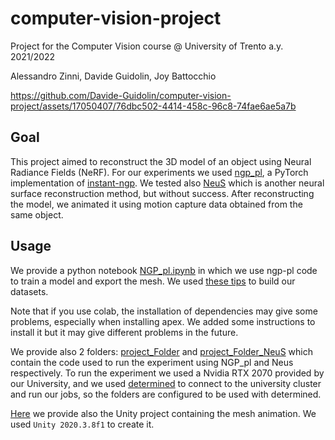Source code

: # computer-vision-project
Project for the Computer Vision course @ University of Trento a.y. 2021/2022

Alessandro Zinni, Davide Guidolin, Joy Battocchio

https://github.com/Davide-Guidolin/computer-vision-project/assets/17050407/76dbc502-4414-458c-96c8-74fae6ae5a7b

## Goal
This project aimed to reconstruct the 3D model of an object using Neural Radiance Fields (NeRF).
For our experiments we used [ngp_pl](https://github.com/kwea123/ngp_pl), a PyTorch implementation of [instant-ngp](https://github.com/NVlabs/instant-ngp).
We tested also [NeuS](https://github.com/Totoro97/NeuS) which is another neural surface reconstruction method, but without success.
After reconstructing the model, we animated it using motion capture data obtained from the same object.

## Usage
We provide a python notebook [NGP_pl.ipynb](./NGP_pl.ipynb) in which we use ngp-pl code to train a model and export the mesh. We used [these tips](https://github.com/NVlabs/instant-ngp/blob/master/docs/nerf_dataset_tips.md) to build our datasets.

Note that if you use colab, the installation of dependencies may give some problems, especially when installing apex. We added some instructions to install it but it may give different problems in the future.

We provide also 2 folders: [project_Folder](./project_Folder) and [project_Folder_NeuS](./project_Folder_NeuS) which contain the code used to run the experiment using NGP_pl and Neus respectively. To run the experiment we used a Nvidia RTX 2070 provided by our University, and we used [determined](https://www.determined.ai/) to connect to the university cluster and run our jobs, so the folders are configured to be used with determined.

[Here](https://drive.google.com/file/d/1uJIecP1xy_qxyxs7qxf_hu0BxEJF5t2L/view?usp=sharing) we provide also the Unity project containing the mesh animation. We used `Unity 2020.3.8f1` to create it.

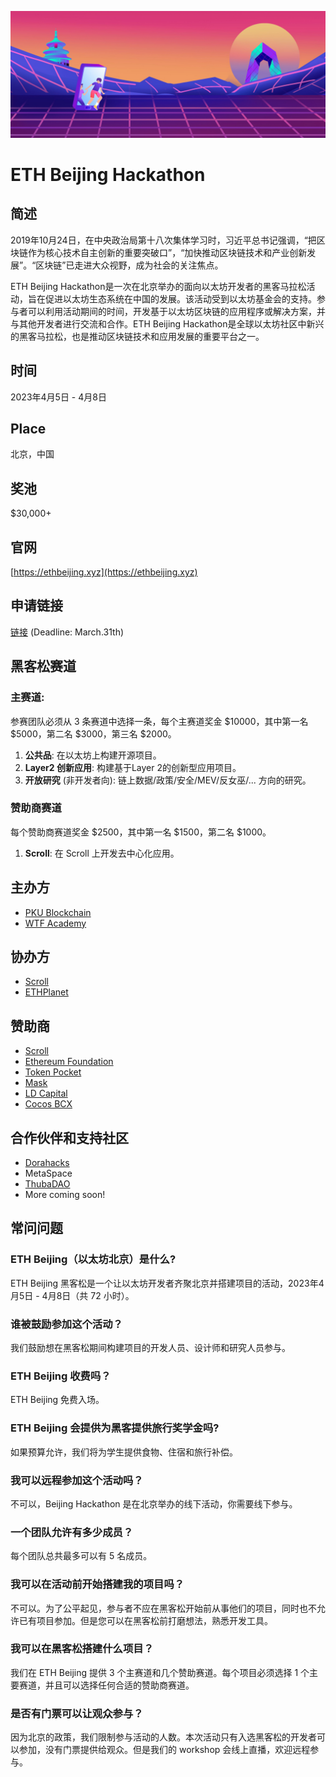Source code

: ![](./img/banner.jpeg)
# ETH Beijing Hackathon

## 简述

2019年10月24日，在中央政治局第十八次集体学习时，习近平总书记强调，“把区块链作为核心技术自主创新的重要突破口”，“加快推动区块链技术和产业创新发展”。“区块链”已走进大众视野，成为社会的关注焦点。

ETH Beijing Hackathon是一次在北京举办的面向以太坊开发者的黑客马拉松活动，旨在促进以太坊生态系统在中国的发展。该活动受到以太坊基金会的支持。参与者可以利用活动期间的时间，开发基于以太坊区块链的应用程序或解决方案，并与其他开发者进行交流和合作。ETH Beijing Hackathon是全球以太坊社区中新兴的黑客马拉松，也是推动区块链技术和应用发展的重要平台之一。

## 时间
2023年4月5日 - 4月8日

## Place
北京，中国

## 奖池

$30,000+

## 官网

[https://ethbeijing.xyz](https://ethbeijing.xyz)

## 申请链接

[链接](https://docs.google.com/forms/d/e/1FAIpQLSe5qyxMneb3JULOdQhDCMvU7eEbnCGKTQ5G1uk1JKAwXC0IKw/viewform?usp=sf_link) (Deadline: March.31th)

## 黑客松赛道
### 主赛道: 

参赛团队必须从 3 条赛道中选择一条，每个主赛道奖金 $10000，其中第一名 $5000，第二名 $3000，第三名 $2000。

1. **公共品**: 在以太坊上构建开源项目。
2. **Layer2 创新应用**: 构建基于Layer 2的创新型应用项目。
3. **开放研究** (非开发者向): 链上数据/政策/安全/MEV/反女巫/... 方向的研究。

### 赞助商赛道

每个赞助商赛道奖金 $2500，其中第一名 $1500，第二名 $1000。

1. **Scroll**: 在 Scroll 上开发去中心化应用。

## 主办方

- [PKU Blockchain](https://twitter.com/PKUBlockchain)
- [WTF Academy](https://twitter.com/WTFAcademy_)

## 协办方
- [Scroll](https://twitter.com/Scroll_ZKP)
- [ETHPlanet](https://twitter.com/ETHPlanet)

## 赞助商
- [Scroll](https://twitter.com/Scroll_ZKP)
- [Ethereum Foundation](https://twitter.com/EF_ESP)
- [Token Pocket](https://twitter.com/TokenPocket_TP)
- [Mask](https://twitter.com/realMaskNetwork)
- [LD Capital](https://twitter.com/LD_Capital)
- [Cocos BCX](https://twitter.com/CocosBCX)

## 合作伙伴和支持社区
- [Dorahacks](https://twitter.com/DoraHacks)
- MetaSpace
- [ThubaDAO](https://twitter.com/THUBA_DAO)
- More coming soon!

## 常问问题


### ETH Beijing（以太坊北京）是什么?

ETH Beijing 黑客松是一个让以太坊开发者齐聚北京并搭建项目的活动，2023年4月5日 - 4月8日（共 72 小时）。

### 谁被鼓励参加这个活动？

我们鼓励想在黑客松期间构建项目的开发人员、设计师和研究人员参与。


### ETH Beijing 收费吗？


ETH Beijing 免费入场。

### ETH Beijing 会提供为黑客提供旅行奖学金吗?

如果预算允许，我们将为学生提供食物、住宿和旅行补偿。


### 我可以远程参加这个活动吗？

不可以，Beijing Hackathon 是在北京举办的线下活动，你需要线下参与。


### 一个团队允许有多少成员？

每个团队总共最多可以有 5 名成员。


### 我可以在活动前开始搭建我的项目吗？

不可以。为了公平起见，参与者不应在黑客松开始前从事他们的项目，同时也不允许已有项目参加。但是您可以在黑客松前打磨想法，熟悉开发工具。

### 我可以在黑客松搭建什么项目？

我们在 ETH Beijing 提供 3 个主赛道和几个赞助赛道。每个项目必须选择 1 个主要赛道，并且可以选择任何合适的赞助商赛道。

### 是否有门票可以让观众参与？

因为北京的政策，我们限制参与活动的人数。本次活动只有入选黑客松的开发者可以参加，没有门票提供给观众。但是我们的 workshop 会线上直播，欢迎远程参与。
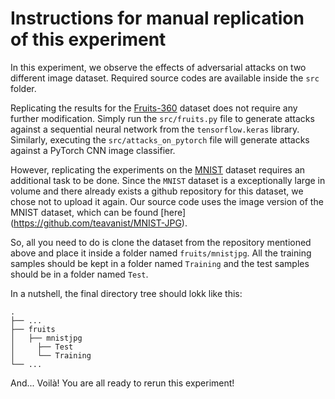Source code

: # Instructions for manual replication of this experiment

In this experiment, we observe the effects of adversarial attacks on two different image dataset. Required source codes are available inside the `src` folder. 

Replicating the results for the [Fruits-360](https://www.kaggle.com/datasets/moltean/fruits) dataset does not require any further modification. 
Simply run the `src/fruits.py` file to generate attacks against a sequential neural network from the `tensorflow.keras` library. Similarly, 
executing the `src/attacks_on_pytorch` file will generate attacks against a PyTorch CNN image classifier.

However, replicating the experiments on the 
[MNIST](https://ieeexplore.ieee.org/abstract/document/6296535?casa_token=fGZ6RD4tMY0AAAAA:0JP1BDQ-5Ga4YMc2Vnlg7e5hhUC1iTMPWJW6E3EGzFDYBgYH1xfICUwDcEwUhd0JvdVHZJ3y)
dataset requires an additional task to be done. Since the `MNIST` dataset is a exceptionally large in volume and there already exists a github repository
for this dataset, we chose not to upload it again. Our source code uses the image version of the MNIST dataset, which can be found [here] 
(https://github.com/teavanist/MNIST-JPG). 

So, all you need to do is clone the dataset from the repository mentioned above and place it inside a folder named `fruits/mnistjpg`. All the training samples should be kept in a folder named `Training` and the test samples should be in a folder named `Test`. 

In a nutshell, the final directory tree should lokk like this:

    .
    ├── ...
    ├── fruits                    
    │   ├── mnistjpg         
    │     ├── Test         
    │     └── Training                
    └── ...

And... Voilà! You are all ready to rerun this experiment!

Work request.
Look above for the line with "每个团队总共最多可以有 5 名成员。"; quote it and every line after it, stopping after the line with "CNN image classifier.", exactly, with nothing added and without pictures.

Response below.
每个团队总共最多可以有 5 名成员。


### 我可以在活动前开始搭建我的项目吗？

不可以。为了公平起见，参与者不应在黑客松开始前从事他们的项目，同时也不允许已有项目参加。但是您可以在黑客松前打磨想法，熟悉开发工具。

### 我可以在黑客松搭建什么项目？

我们在 ETH Beijing 提供 3 个主赛道和几个赞助赛道。每个项目必须选择 1 个主要赛道，并且可以选择任何合适的赞助商赛道。

### 是否有门票可以让观众参与？

因为北京的政策，我们限制参与活动的人数。本次活动只有入选黑客松的开发者可以参加，没有门票提供给观众。但是我们的 workshop 会线上直播，欢迎远程参与。
Source code

: # Instructions for manual replication of this experiment

In this experiment, we observe the effects of adversarial attacks on two different image dataset. Required source codes are available inside the `src` folder. 

Replicating the results for the [Fruits-360](https://www.kaggle.com/datasets/moltean/fruits) dataset does not require any further modification. 
Simply run the `src/fruits.py` file to generate attacks against a sequential neural network from the `tensorflow.keras` library. Similarly, 
executing the `src/attacks_on_pytorch` file will generate attacks against a PyTorch CNN image classifier.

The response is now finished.